Notte di gioia dopo la qualificazione agli ottavi di finale

TBILISI — È la notte dei miracoli. I clacson e i fuochi d’artificio si mischiano ai canti e alle grida di gioia in una cacofonia commovente. E infatti c’è chi piange.

La festa

La partita si è conclusa da pochi minuti: la Georgia, mai prima d’ora qualificata agli Europei, è riuscita nell’impresa di battere il Portogallo e conquistare un posto agli ottavi. Su viale Rustaveli, la principale arteria della capitale Tbilisi, teatro negli ultimi mesi di imponenti manifestazioni antigovernative, ogni auto incolonnata è un palcoscenico. I tifosi in visibilio svettano dai tettucci aperti, se ne stanno seduti sulle portiere con i finestrini abbassati, ballano sui cofani avvolti nel drappo nazionale. Qualcuno si aggira a piedi portando vassoi colmi di bicchierini di chacha, la grappa locale, e li offre agli automobilisti in coda. Gaumarjos, “vittoria”, è l’augurio con cui si brinda in questo Paese plasmato da secoli di invasioni.

La gioia nelle piazze della protesta

Quando infine si raggiunge piazza della Libertà, dove nelle scorse settimane erano schierati i blindati e gli idranti delle forze antisommossa che più di una volta hanno disperso le proteste, lo spettacolo dei ragazzi arrampicati sulla statua di san Giorgio, alta 35 metri, è salutato con cori e applausi. Nelle strette viuzze del centro storico si esulta dai balconi in legno: giovani, anziani, bambini, tutti uniti per celebrare un trionfo che credevano irrealistico. I palazzoni dei quartieri periferici sono illuminati a giorno da una miriade di colori sparati nel cielo. I festeggiamenti proseguono fino ai primi bagliori dell’alba. Il Paese pare avere ritrovato la concordia: il potere del calcio. Eppure, la profonda crisi politica che sta attraversando la Georgia, a ben vedere, è sempre lì. Allo Stamba, un’ex stamperia sovietica riconvertita in pluripremiato hotel di design, simbolo della rinascita culturale di Tbilisi, è allestito uno delle decine di megaschermi sparsi a ogni angolo della capitale.

■ ■ ■ ■ ■

● **Esercizio**
Traduci in inglese questa frase del brano sui festeggiamenti a Tbilisi: "I festeggiamenti proseguono fino ai primi bagliori dell’alba." Questi dati provengono da un'altra fonte.

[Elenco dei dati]
■ ■ ■ ■ ■

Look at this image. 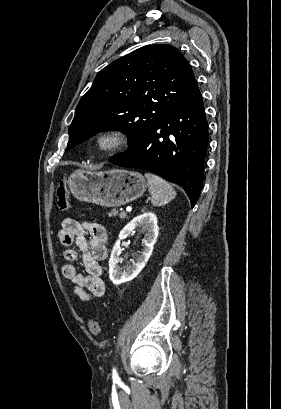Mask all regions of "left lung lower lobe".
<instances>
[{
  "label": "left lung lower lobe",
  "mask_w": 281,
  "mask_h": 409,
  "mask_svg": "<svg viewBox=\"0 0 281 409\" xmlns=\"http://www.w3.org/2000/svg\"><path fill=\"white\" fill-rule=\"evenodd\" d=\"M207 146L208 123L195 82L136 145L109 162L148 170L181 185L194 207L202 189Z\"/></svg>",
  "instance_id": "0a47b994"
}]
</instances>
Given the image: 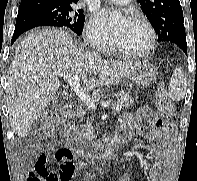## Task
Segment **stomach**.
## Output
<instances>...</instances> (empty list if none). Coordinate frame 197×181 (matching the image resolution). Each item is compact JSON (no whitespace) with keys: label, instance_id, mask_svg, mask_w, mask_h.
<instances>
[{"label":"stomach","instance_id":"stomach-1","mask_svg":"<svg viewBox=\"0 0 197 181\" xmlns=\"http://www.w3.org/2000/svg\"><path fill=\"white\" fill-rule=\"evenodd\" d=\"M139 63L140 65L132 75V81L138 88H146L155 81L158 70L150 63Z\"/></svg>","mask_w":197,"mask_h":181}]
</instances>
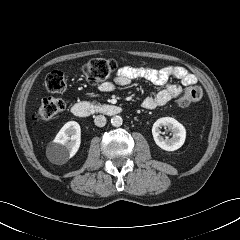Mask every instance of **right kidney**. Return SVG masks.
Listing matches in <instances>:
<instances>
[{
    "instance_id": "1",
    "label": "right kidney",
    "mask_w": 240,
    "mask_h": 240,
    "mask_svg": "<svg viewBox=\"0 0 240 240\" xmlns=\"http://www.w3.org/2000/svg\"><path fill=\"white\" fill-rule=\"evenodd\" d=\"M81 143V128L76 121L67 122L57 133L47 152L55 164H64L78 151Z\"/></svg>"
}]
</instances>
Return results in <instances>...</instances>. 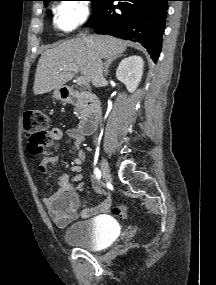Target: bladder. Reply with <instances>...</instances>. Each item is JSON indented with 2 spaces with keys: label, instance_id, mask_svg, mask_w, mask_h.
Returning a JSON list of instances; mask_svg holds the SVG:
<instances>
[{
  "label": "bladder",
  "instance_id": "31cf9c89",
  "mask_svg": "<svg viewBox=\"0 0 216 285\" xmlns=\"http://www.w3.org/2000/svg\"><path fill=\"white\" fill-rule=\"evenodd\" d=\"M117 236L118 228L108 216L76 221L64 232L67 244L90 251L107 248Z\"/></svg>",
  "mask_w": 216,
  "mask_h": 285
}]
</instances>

■ ■ ■ ■ ■

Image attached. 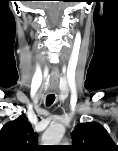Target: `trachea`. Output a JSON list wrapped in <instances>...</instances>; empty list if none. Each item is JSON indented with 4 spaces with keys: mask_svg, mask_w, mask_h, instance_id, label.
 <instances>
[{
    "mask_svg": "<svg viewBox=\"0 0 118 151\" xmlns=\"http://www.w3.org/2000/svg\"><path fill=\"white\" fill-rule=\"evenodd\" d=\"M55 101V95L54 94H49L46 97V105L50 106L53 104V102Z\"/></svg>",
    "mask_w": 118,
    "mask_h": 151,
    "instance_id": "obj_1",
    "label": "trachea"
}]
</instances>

■ ■ ■ ■ ■

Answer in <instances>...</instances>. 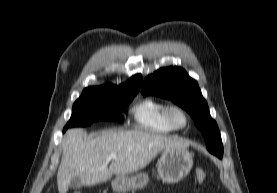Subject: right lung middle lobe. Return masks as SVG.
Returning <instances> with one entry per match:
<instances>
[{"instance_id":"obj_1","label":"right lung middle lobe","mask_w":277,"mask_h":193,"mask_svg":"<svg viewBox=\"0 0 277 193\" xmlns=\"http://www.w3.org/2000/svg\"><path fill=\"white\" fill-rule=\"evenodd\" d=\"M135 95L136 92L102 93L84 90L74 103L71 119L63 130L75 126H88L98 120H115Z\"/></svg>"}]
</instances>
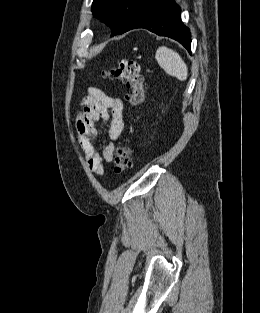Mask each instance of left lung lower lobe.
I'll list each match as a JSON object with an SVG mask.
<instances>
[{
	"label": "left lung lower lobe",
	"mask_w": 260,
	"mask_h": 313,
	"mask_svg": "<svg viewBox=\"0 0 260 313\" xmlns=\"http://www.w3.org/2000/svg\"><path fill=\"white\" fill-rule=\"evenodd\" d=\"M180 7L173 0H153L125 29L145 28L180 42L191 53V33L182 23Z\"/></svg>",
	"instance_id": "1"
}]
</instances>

■ ■ ■ ■ ■

● **Risposta**
The celebrations continue until the first glimmers of dawn.